TASK REQUIREMENTS:
Would you please copy the entries exactly, leaving every picture aside?

[Collected data]
*** Begin section ***

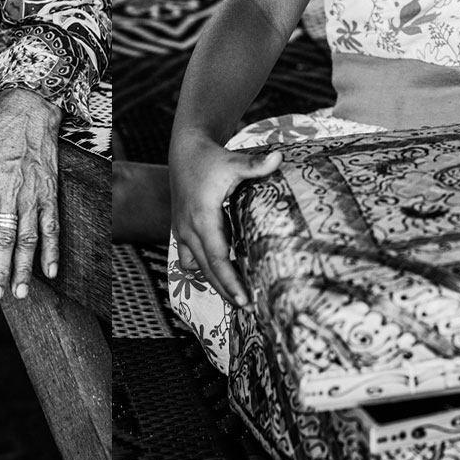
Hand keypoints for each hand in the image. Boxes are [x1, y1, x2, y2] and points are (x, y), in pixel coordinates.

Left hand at [0, 88, 61, 301]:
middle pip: (4, 237)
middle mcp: (9, 190)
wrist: (28, 107)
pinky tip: (50, 271)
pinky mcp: (50, 192)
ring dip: (25, 268)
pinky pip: (52, 225)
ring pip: (29, 237)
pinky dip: (52, 250)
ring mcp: (33, 192)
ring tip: (19, 292)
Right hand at [169, 136, 281, 307]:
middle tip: (249, 309)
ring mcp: (182, 232)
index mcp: (202, 218)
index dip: (230, 281)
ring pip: (197, 267)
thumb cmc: (210, 158)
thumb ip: (256, 165)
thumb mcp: (233, 161)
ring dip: (215, 283)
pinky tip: (220, 274)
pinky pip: (189, 259)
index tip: (245, 300)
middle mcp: (189, 229)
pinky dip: (203, 269)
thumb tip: (279, 158)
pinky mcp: (180, 231)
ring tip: (237, 297)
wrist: (184, 151)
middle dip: (226, 291)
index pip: (217, 258)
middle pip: (207, 270)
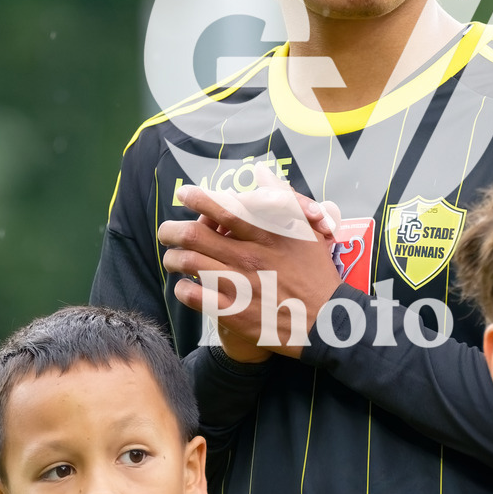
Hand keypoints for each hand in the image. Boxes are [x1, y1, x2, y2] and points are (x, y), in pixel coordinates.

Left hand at [159, 179, 341, 359]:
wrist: (326, 322)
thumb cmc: (316, 273)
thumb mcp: (307, 230)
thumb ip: (282, 198)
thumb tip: (262, 171)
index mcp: (266, 235)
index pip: (223, 209)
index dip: (198, 198)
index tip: (184, 194)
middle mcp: (250, 257)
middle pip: (196, 236)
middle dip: (172, 230)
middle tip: (166, 231)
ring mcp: (240, 285)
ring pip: (190, 264)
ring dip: (174, 258)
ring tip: (172, 258)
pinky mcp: (234, 313)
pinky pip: (195, 296)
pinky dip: (183, 288)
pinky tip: (184, 285)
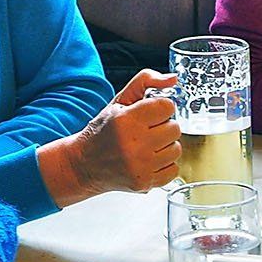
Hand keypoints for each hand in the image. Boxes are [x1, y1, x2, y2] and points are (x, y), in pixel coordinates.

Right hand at [39, 70, 180, 204]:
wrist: (85, 164)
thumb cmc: (104, 130)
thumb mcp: (120, 100)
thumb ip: (146, 81)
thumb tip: (173, 79)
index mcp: (126, 120)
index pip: (167, 107)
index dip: (159, 109)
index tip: (149, 114)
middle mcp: (133, 144)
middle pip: (175, 128)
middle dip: (163, 127)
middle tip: (146, 131)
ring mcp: (140, 166)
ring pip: (176, 149)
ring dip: (165, 147)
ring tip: (146, 147)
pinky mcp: (144, 182)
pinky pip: (174, 170)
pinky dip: (164, 165)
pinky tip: (148, 161)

*** End section ***

YOUR SOLUTION:
Hand keypoints for each hand in the image. Boxes are [x1, y1, x2, y2] and points are (x, y), in pixel coordinates.

Left hand at [0, 88, 61, 301]:
middle pip: (4, 237)
middle mcp: (9, 190)
wrist: (28, 107)
pinky tip: (50, 271)
pinky mcp: (50, 192)
ring dip: (25, 268)
pinky pip: (52, 225)
ring pip: (29, 237)
pinky dip: (52, 250)
ring mcp: (33, 192)
ring tip: (19, 292)
Right hand at [169, 136, 281, 307]:
middle tip: (249, 309)
ring mcp: (182, 232)
index mcp: (202, 218)
index dip: (230, 281)
ring pip: (197, 267)
thumb cmc: (210, 158)
thumb ip: (256, 165)
thumb mcp: (233, 161)
ring dip: (215, 283)
pinky tip: (220, 274)
pinky pip: (189, 259)
index tip: (245, 300)
middle mcp: (189, 229)
pinky dip: (203, 269)
thumb tip: (279, 158)
pinky mcp: (180, 231)
ring tip: (237, 297)
wrist: (184, 151)
middle dip: (226, 291)
index pip: (217, 258)
middle pip: (207, 270)
Hand keypoints for each hand in the image. Boxes are [x1, y1, x2, y2] and points are (x, y), in pixel coordinates.

Left hand at [159, 179, 341, 359]:
wrist: (326, 322)
thumb cmc: (316, 273)
thumb mcp: (307, 230)
thumb ip: (282, 198)
thumb tip: (262, 171)
index mcp: (266, 235)
index pip: (223, 209)
index dip: (198, 198)
index tip: (184, 194)
middle mcp: (250, 257)
middle pip: (196, 236)
middle dip: (172, 230)
middle tip: (166, 231)
ring mcp: (240, 285)
ring pip: (190, 264)
ring dip: (174, 258)
ring tip: (172, 258)
pinky mcp: (234, 313)
pinky pip: (195, 296)
pinky dip: (183, 288)
pinky tip: (184, 285)
Hand keypoints for each hand in the image. Boxes are [x1, y1, x2, y2] and points are (x, y), in pixel coordinates.

Right hand at [39, 70, 180, 204]:
wrist: (85, 164)
thumb cmc: (104, 130)
thumb mcp: (120, 100)
thumb ip: (146, 81)
thumb tip: (173, 79)
index mcp: (126, 120)
index pip: (167, 107)
index dip: (159, 109)
index tip: (149, 114)
middle mcp: (133, 144)
middle pip: (175, 128)
middle dip: (163, 127)
middle tip: (146, 131)
ring mcp: (140, 166)
ring pip: (176, 149)
ring dip: (165, 147)
ring tip: (146, 147)
pinky mcp: (144, 182)
pinky pip: (174, 170)
pinky dip: (164, 165)
pinky tip: (148, 161)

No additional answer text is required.